▸ GIVEN PASSAGE
═══

If using a creche model, a full-time caretaker can handle only about 4 infants until age 2 or so. As the children age, fewer caretakers will be required, but you will never replicate that first-year rate.

Either model are going to have social repercussions, which would bear looking into as well.
 
What's going to take more space is, as stated in an earlier post, is the equipment ot make sure the colony survives with any viable tech base. The main emphasis should be on that subject.

Nine months later, the first batch of colonists are turned over to caretakers and the next batch is started. This continues for, what, 20 years? At this point all the ova would have been used and the colony would have reached its minimum size.

I'm aware that an initial working population of adult colonists would work out better, but I have plot reasons why that's not feasible.

Hans

You are going to have some serious 'childcare' issues for all but the smallest populations (and will need a large population to support a self-sufficient tech base). From historic census, very roughly half of the population can work with another 25% involved in child care and 25% actual children. Pushing the limit of children per caregiver, perhaps 1 caregiver per 4 children might be a practical upper limit (based upon Foster parent guidelines). At about age 12, the children can help with childcare of the younger ones, so we will only count individuals under 12 as 'children'.

Just for the sake of argument, assume that the colony lands with 100 artificial wombs and begins turning out 100 babies every 9 months. In 153 months (12 years and 9 months), the first native-born generation will reach 'adulthood' and join the workforce. However, the wombs will have produced 1600 children requiring 400 'caregivers'.

After 234 months (19 years and 6 months), each womb turns out its 25th baby and is finished with its work. The colony has 300 children under the age of two, 400 children between age 2 and 5 (pre-school age), 900 children between age 5 and 12, and 800 children between age 12 and 18.

A total of 2,400 native born minors (0-17) and 100 native born adults (18+). Add in the 400 imported caregivers and one gets 2800 children and caregivers needing 2800 'labourers' for support. Subtracting the 100 first term natives, yields 2700 'imported' workers.

Converting these figures into 'per womb' numbers, each artificial womb will generate 25 new colonists, but requires 4 full-time caregivers to raise the children to age 12 and 27 workers to support the colony ... to create a 56 person per womb colony in 20 years. So 31 colonists and an artificial womb will yield 56 colonists in 20 years.

Just for laughs, let's import 32 colonists (16 male workers and 16 female caregivers), no artificial wombs and make babies the old fashioned way (1 per 2 years). In 20 years, each pair of colonists will have had 8 children and 3 grandchildren for a total of 16 imported workers, 16 native born workers, 16 imported caregivers and 16 native-born caregivers and 144 minors ... for a total population of 208! With 96 children under the age of 12 and 32 caregivers, the 3:1 ratio of children per caregiver is better than the 4:1 ratio we used for the artificial womb.

You might want to explore a colony of all native born people with robotic workers and caregivers. Since robots do not sleep, each robot counts as 4 people (160 hour vs 40 hour work week). You might want to try runing the wombs for 37.5 years (50 births) to give more native-born colonists time to grow up and join the workforce.

I hope this helps.
 
Last edited:
Have you read the CJ Cherryh book "40,000 in Gehenna"?

That might have a lot of details you are interested in.

He beat me to that one, a couple of other books that I have read recently which may shed some light and/or give you ideas are Hmmm... Both by David Weber ... "Old Soldiers"
and the Safehold series which starts with "Off Armegeddon Reef"
 
Wow... awesome thread. It has given me some great ideas to go with for a possible adventure, lost colony way out in the dark, devolved/screwed up genetics. Reavers meets the Cleavers meets Earth 2, and the intrepid adventurers home in on the landed colony ship's beacon, a full hundred years after the colony attempt.

═══

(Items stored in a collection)

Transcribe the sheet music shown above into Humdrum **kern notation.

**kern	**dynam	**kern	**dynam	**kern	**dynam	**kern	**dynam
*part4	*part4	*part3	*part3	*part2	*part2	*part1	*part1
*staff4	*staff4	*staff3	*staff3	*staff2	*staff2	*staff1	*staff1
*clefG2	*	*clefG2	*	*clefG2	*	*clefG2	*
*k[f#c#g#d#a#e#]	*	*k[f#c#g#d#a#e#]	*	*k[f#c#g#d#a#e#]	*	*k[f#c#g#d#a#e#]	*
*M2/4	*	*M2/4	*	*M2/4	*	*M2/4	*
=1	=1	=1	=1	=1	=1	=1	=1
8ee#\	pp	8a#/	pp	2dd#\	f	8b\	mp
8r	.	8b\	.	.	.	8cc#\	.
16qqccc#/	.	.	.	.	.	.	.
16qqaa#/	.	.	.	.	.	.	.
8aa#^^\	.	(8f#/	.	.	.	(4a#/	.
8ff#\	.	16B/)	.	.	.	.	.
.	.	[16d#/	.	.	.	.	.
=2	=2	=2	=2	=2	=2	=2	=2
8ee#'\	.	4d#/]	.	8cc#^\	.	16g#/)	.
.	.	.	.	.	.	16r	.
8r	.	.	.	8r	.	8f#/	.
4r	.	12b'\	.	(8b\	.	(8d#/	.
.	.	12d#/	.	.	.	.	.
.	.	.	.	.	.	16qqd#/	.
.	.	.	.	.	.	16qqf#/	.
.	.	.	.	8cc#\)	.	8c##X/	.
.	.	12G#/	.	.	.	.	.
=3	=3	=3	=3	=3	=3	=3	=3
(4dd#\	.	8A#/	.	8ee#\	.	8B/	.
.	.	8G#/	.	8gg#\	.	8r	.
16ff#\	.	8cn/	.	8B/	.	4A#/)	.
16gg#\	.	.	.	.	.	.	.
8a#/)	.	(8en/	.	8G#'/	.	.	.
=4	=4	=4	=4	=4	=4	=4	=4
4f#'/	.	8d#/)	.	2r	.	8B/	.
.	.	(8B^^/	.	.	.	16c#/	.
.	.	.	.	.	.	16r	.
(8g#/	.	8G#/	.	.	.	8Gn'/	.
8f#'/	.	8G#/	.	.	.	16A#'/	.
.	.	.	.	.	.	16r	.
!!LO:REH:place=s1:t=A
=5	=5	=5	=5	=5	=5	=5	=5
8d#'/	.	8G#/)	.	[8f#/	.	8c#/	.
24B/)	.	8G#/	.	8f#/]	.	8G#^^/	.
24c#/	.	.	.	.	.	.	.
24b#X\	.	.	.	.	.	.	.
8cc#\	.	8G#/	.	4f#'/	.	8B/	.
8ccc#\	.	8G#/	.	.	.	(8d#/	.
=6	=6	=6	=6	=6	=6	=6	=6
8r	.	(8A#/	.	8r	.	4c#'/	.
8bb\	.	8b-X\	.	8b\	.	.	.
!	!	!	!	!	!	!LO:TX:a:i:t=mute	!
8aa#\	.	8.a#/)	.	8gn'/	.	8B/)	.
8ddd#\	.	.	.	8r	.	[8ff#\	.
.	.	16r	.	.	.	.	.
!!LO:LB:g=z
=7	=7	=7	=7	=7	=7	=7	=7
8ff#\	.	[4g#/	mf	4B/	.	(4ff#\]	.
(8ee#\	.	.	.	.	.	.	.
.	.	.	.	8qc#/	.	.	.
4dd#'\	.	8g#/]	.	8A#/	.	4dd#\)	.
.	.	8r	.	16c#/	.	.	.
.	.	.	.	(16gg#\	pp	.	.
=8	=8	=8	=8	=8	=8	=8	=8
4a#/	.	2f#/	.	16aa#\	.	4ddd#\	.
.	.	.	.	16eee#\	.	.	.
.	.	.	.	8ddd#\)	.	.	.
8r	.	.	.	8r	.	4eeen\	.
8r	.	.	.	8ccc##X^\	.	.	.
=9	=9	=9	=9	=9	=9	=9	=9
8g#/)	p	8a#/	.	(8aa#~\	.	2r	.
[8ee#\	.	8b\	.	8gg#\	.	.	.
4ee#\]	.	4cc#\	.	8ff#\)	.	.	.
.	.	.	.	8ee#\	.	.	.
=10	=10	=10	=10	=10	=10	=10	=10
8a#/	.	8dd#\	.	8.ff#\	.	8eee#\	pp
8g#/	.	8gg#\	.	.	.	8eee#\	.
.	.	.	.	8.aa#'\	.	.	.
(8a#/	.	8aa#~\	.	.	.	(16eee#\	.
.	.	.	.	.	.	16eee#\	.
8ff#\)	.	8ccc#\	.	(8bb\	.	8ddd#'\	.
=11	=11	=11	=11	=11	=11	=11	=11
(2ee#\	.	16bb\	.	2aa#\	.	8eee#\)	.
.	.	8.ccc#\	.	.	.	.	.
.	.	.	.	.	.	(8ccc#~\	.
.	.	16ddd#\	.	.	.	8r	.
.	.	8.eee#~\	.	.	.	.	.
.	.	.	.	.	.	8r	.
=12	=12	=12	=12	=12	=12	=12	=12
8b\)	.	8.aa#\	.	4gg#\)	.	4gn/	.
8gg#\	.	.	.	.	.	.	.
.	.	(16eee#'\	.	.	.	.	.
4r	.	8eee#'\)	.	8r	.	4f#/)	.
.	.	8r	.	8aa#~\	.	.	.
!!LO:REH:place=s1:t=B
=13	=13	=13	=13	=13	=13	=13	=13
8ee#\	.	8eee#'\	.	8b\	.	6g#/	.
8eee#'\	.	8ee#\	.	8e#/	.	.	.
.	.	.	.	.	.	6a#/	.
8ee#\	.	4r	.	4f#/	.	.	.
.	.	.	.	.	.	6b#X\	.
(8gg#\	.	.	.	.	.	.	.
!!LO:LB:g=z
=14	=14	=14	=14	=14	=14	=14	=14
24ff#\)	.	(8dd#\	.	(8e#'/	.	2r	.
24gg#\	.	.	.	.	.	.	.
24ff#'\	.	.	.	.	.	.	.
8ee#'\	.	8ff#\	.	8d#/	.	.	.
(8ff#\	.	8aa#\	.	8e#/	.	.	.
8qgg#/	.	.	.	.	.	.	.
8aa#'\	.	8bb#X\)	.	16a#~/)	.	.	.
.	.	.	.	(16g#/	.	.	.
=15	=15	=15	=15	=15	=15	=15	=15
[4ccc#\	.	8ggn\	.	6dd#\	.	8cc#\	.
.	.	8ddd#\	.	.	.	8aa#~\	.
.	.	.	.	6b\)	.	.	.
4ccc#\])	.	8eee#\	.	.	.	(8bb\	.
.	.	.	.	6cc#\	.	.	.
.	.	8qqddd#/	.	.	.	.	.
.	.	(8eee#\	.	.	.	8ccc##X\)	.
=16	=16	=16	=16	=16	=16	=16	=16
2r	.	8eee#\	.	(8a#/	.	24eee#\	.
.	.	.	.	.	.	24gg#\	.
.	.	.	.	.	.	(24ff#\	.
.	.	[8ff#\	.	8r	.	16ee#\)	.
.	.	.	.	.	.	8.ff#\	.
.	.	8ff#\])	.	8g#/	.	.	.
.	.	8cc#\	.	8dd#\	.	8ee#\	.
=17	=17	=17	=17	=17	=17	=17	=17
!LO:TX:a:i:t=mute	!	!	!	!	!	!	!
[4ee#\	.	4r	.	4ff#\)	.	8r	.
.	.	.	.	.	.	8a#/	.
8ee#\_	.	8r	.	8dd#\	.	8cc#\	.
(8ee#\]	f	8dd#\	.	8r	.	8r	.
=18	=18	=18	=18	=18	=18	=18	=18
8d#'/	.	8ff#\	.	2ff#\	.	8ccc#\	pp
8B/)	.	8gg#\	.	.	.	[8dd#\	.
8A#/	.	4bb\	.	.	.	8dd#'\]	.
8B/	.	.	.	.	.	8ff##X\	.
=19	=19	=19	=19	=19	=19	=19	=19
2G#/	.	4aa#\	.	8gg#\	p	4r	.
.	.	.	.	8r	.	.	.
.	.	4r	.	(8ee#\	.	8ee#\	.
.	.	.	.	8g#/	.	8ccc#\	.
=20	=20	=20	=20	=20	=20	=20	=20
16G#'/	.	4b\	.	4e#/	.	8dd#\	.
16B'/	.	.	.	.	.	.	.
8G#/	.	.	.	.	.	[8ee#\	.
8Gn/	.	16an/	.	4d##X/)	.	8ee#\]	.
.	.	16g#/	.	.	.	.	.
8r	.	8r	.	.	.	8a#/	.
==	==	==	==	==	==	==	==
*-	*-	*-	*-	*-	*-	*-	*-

═══

▸ REQUIRED WORK
A - Answer these questions from the colony childcare passage:
(i) In a creche model, about how many infants can one full-time caretaker handle until age 2 or so?
(ii) At about what age can the children help with childcare of the younger ones?
(iii) Which CJ Cherryh book is suggested?
B - Write out the part of the colony childcare passage that opens with the words containing "That might have" and closes with "the colony attempt.".

▸ RESULTS IN ORDER
A -
(i) About 4 infants
(ii) About age 12
(iii) "40,000 in Gehenna"

B -
That might have a lot of details you are interested in.

He beat me to that one, a couple of other books that I have read recently which may shed some light and/or give you ideas are Hmmm... Both by David Weber ... "Old Soldiers"
and the Safehold series which starts with "Off Armegeddon Reef"
 
Wow... awesome thread. It has given me some great ideas to go with for a possible adventure, lost colony way out in the dark, devolved/screwed up genetics. Reavers meets the Cleavers meets Earth 2, and the intrepid adventurers home in on the landed colony ship's beacon, a full hundred years after the colony attempt.